▸ INSTRUCTIONS TO FOLLOW
Your answer should consist of each line from the data below that contains "round".

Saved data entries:
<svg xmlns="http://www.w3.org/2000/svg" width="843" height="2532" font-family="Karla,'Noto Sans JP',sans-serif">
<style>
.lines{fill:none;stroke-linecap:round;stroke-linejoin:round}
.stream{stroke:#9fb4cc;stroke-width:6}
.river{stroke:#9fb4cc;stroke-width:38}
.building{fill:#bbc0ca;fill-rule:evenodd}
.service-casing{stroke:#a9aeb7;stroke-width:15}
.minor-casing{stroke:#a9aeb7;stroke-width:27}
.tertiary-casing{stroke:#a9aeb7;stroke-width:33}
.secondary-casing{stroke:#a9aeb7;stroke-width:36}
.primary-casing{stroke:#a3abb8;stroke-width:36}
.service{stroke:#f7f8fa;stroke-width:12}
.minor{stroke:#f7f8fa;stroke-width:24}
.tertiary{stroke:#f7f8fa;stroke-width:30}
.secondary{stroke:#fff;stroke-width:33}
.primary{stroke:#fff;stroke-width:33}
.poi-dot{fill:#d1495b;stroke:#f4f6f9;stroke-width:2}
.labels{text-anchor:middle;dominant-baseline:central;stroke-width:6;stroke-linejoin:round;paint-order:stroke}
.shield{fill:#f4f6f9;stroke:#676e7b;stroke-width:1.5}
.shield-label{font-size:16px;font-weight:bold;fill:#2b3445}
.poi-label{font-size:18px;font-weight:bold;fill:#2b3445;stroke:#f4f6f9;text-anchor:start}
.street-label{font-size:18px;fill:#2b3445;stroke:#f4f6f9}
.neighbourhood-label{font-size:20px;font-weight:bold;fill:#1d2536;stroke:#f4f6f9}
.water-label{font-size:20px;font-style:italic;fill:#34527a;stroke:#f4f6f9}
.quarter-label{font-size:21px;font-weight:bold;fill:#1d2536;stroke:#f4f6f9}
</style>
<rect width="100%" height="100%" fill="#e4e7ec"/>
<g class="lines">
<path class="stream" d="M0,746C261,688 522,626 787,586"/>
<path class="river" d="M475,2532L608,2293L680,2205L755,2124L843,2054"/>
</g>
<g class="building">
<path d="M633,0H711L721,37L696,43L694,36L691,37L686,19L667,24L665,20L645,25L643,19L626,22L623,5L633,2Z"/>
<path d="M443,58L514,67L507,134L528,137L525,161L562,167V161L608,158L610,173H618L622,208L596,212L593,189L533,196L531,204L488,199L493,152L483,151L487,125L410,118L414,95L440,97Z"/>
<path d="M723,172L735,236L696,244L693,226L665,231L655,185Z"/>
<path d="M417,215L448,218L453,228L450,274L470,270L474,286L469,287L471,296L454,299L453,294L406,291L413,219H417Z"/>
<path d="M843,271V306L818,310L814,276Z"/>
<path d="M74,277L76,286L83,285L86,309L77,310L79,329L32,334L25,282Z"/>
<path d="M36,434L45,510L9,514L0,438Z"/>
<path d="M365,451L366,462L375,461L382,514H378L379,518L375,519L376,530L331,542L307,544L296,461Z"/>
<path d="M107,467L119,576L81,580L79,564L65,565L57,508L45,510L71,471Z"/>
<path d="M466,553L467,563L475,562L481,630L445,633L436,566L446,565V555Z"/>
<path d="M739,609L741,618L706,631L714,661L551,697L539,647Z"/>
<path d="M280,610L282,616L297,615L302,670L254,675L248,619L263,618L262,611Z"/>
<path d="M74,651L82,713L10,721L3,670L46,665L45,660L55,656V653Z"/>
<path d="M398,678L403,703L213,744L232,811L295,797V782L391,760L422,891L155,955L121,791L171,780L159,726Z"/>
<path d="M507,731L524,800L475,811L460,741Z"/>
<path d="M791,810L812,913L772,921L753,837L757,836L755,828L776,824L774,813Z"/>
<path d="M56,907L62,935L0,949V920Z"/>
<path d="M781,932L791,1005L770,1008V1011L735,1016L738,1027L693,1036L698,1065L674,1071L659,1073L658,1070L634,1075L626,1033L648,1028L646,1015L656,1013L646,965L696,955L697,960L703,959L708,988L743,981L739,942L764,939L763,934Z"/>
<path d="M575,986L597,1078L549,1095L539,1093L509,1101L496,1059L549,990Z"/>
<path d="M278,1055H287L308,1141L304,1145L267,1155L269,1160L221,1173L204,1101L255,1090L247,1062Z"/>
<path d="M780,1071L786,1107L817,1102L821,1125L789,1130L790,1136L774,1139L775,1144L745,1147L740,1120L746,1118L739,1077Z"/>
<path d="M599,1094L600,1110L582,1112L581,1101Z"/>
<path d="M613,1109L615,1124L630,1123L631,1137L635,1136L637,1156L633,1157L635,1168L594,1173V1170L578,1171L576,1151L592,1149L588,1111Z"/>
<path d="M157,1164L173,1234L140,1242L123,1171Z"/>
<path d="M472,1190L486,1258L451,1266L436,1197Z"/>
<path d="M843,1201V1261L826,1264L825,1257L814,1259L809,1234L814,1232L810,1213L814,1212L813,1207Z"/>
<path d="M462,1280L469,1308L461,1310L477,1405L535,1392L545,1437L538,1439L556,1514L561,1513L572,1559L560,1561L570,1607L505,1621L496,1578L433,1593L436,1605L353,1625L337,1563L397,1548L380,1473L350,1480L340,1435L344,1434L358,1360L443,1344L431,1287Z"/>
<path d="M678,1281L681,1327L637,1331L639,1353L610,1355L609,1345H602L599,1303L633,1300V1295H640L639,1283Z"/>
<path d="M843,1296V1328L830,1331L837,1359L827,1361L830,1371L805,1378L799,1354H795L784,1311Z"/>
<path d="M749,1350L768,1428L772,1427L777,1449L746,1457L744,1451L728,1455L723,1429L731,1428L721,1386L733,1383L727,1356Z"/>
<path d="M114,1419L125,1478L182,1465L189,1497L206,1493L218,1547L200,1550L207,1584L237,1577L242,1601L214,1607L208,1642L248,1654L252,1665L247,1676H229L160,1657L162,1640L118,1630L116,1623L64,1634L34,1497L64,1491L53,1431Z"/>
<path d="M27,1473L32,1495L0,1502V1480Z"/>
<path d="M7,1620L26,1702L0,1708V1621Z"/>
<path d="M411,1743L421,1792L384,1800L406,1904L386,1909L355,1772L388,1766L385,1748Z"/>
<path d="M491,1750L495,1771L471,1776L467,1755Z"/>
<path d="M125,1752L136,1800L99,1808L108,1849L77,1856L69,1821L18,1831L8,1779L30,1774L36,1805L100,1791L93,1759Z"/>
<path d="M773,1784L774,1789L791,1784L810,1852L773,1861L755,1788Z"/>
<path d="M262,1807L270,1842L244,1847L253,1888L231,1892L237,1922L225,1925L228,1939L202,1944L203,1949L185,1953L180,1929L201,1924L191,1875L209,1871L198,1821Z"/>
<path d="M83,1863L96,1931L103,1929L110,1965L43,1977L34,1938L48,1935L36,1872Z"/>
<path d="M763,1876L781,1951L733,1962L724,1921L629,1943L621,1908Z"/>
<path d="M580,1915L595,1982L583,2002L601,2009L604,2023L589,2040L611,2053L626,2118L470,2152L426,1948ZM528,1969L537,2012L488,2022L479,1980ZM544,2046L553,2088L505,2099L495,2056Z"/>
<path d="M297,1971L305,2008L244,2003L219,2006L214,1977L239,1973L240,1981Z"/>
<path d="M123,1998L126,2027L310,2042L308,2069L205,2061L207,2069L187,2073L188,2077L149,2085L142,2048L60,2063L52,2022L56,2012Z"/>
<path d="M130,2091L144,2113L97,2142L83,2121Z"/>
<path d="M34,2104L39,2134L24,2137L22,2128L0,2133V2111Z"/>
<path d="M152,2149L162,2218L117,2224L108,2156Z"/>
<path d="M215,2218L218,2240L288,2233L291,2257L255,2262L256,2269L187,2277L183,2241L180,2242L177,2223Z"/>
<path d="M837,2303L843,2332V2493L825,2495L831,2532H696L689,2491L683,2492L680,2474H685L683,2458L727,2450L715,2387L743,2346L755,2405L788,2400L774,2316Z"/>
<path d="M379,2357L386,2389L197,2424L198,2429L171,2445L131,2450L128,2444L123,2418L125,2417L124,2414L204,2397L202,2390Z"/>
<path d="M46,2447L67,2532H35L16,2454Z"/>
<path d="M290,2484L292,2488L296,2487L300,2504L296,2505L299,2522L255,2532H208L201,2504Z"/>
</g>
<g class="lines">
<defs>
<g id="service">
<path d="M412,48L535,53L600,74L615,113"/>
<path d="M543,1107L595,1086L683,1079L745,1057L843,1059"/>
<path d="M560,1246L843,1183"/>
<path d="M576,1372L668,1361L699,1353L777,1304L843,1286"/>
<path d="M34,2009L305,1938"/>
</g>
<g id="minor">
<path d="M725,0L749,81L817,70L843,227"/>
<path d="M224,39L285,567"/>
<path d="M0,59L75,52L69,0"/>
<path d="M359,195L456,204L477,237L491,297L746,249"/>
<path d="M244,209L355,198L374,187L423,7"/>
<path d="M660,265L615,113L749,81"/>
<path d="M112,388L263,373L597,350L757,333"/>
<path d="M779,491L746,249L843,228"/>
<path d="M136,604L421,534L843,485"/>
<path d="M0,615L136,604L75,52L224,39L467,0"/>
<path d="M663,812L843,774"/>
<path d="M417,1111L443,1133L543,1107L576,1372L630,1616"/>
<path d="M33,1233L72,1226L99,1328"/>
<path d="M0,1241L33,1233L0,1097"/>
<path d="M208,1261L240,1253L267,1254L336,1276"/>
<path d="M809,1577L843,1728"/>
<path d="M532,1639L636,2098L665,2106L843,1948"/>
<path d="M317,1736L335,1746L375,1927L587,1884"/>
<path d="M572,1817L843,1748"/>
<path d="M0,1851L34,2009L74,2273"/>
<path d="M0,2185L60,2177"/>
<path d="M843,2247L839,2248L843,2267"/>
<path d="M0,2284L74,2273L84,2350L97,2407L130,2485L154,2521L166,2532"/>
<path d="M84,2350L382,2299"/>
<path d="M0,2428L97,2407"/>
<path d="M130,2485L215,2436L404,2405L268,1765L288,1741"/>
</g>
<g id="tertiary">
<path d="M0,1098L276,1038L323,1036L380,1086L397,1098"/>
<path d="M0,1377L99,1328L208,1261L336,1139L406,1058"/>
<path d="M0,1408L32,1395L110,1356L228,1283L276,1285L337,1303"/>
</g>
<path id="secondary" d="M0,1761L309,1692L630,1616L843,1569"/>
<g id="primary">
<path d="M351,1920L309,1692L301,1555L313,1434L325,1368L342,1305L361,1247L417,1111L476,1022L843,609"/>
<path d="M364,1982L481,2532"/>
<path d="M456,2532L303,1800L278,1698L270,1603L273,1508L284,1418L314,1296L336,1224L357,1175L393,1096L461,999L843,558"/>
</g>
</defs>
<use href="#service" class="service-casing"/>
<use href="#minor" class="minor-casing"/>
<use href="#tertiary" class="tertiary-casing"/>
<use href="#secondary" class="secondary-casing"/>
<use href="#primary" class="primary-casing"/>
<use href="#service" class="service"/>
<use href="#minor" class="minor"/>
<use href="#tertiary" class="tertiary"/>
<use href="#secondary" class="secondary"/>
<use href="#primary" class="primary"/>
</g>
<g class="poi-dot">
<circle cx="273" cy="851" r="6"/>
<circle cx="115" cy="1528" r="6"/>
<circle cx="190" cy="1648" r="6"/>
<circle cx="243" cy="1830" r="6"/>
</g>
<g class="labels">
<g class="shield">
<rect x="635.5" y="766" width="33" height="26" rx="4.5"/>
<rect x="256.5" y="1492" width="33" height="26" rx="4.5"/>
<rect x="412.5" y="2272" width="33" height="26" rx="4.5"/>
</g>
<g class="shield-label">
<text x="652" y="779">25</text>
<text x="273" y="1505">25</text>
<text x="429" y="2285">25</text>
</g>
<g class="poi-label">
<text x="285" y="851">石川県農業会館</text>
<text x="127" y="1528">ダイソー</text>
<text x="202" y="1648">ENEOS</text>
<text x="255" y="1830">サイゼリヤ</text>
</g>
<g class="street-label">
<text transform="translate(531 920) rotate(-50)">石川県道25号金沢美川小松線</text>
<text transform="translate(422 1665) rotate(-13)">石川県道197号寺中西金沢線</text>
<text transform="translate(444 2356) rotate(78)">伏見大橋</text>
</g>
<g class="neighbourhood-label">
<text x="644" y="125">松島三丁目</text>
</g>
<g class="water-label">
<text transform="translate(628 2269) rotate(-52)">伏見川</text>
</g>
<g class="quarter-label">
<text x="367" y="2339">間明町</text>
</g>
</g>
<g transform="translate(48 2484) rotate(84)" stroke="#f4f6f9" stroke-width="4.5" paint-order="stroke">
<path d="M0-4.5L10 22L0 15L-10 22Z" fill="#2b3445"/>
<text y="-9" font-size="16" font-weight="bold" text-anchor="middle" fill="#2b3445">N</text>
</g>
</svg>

▸ YOUR RESPONSE
.lines{fill:none;stroke-linecap:round;stroke-linejoin:round}
.labels{text-anchor:middle;dominant-baseline:central;stroke-width:6;stroke-linejoin:round;paint-order:stroke}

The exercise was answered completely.